AVAILABLE DATA START

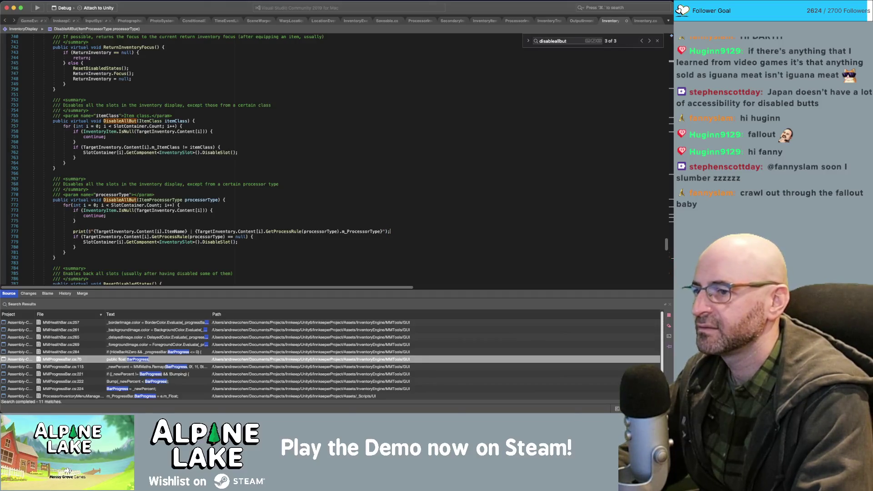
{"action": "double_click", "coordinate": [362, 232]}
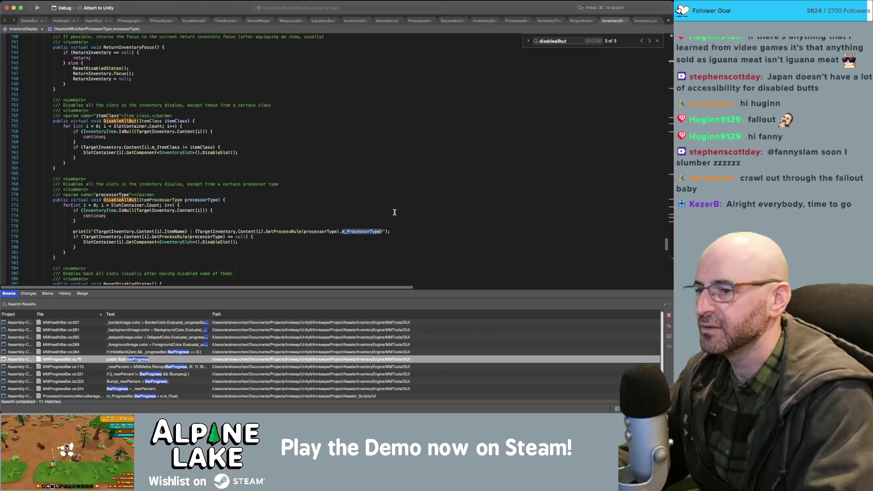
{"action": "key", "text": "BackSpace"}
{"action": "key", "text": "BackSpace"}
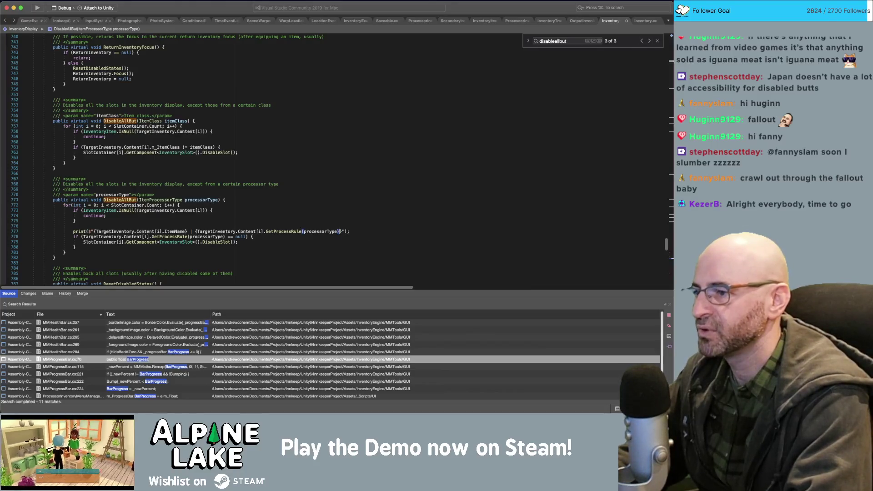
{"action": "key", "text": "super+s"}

AVAILABLE DATA END

# WHAT YOU WILL DO
A word-for-word copy of the data above is needed, one that omits the pictures.

# RESPONSE
{"action": "double_click", "coordinate": [362, 232]}
{"action": "key", "text": "BackSpace"}
{"action": "key", "text": "BackSpace"}
{"action": "key", "text": "super+s"}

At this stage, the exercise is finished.